Hundreds of workers gathered outside the front door of the factory in an impromptu sit-down strike. Eight workers, interviewed in June, said all the managers had left the factories. A small contingent of police officers soon arrived and ordered everyone back to work. A seamstress said a police officer knocked her to the ground, beating her unconscious with a stick and shredding her clothes. “I kept asking them to stop,” said the seamstress, who asked not to be identified, fearing reprisals. “But even after I fell to the ground, they kept beating me and pulled my hair.”
Workers began throwing stones and chanting slogans against the police, who fled. Hours later, after officials in Dhaka were notified, officers from the Rapid Action Battalion as well as surrounding police stations arrived. Officer Hossein, the police supervisor, denied that the police were aggressors, saying officers were told that foreign managers were trapped inside the factories and that angry workers were vandalizing equipment. “They attacked the police,” Officer Hossein said. “They started the violence.”
Cellphone videos show police officers firing rubber bullets and pummeling workers with cane poles. “They treated workers as if they were not human beings,” one worker said.
The Power Equation
Bangladesh’s two major political parties, the governing Awami League and the opposition Bangladesh Nationalist Party, often seem engaged in a blood feud. Yet, many analysts say, the two parties agree on one thing: safeguarding the garment industry.
Three months after the clash at Ishwardi, tens of thousands of angry workers protested near Dhaka, demanding higher wages and crippling one of the country’s most important industrial zones for more than a week. Riot police officers dispersed the protesters with tear gas and rubber bullets, as scores of people were injured.
Following huge protests in 2010, Ms. Hasina raised the minimum wage for garment workers to $37 a month from about $20. But her government has resisted the renewed worker demands, even as executives at some leading brands have voiced support for adjusting wages and expressed concerns about labor unrest.
In June, top executives at the Swedish retailer H&M fretted that recurring labor protests were disrupting production and called on Bangladeshi factories to rectify the situation.
Major brands have been stung by bad publicity. This year, War on Want, a nonprofit group, found that workers in five factories making products for Nike, Puma and Adidas were paid less than the minimum wage and complained of workplace abuse and sexual harassment. In March, the parent company of the Tommy Hilfiger brand, PVH Corp., hurriedly donated $1 million toward a factory safety initiative as ABC News was preparing to broadcast a report on a fire that killed 29 workers in a Bangladeshi factory making clothes for Tommy Hilfiger.
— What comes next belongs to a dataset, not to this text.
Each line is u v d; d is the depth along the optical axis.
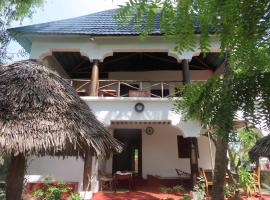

“They want to see better standards and conditions in factories in Bangladesh,” said Julia K. Hughes, president of the United States Association of Importers of Textiles and Apparel, a trade group in Washington. “No company is arguing that wages should not rise in Bangladesh. They are not saying what the wage should be, but absolutely wages should go up.”
But many factory owners are skeptical that buyers are truly willing to pay higher prices. One owner, Shawkat Ali Bhuiyan, said he had stopped working with companies like Walmart and Target because his profit margin was almost nonexistent, while some Bangladeshi labor leaders blame the foreign brands for exploiting workers.
“We need to clean up the whole supply chain,” said Roy Ramesh Chandra, a powerful public sector union leader. “The brands need to fulfill their responsibility. The manufacturers need to fulfill their responsibility. And the government should comply with international obligations and respect international labor standards.”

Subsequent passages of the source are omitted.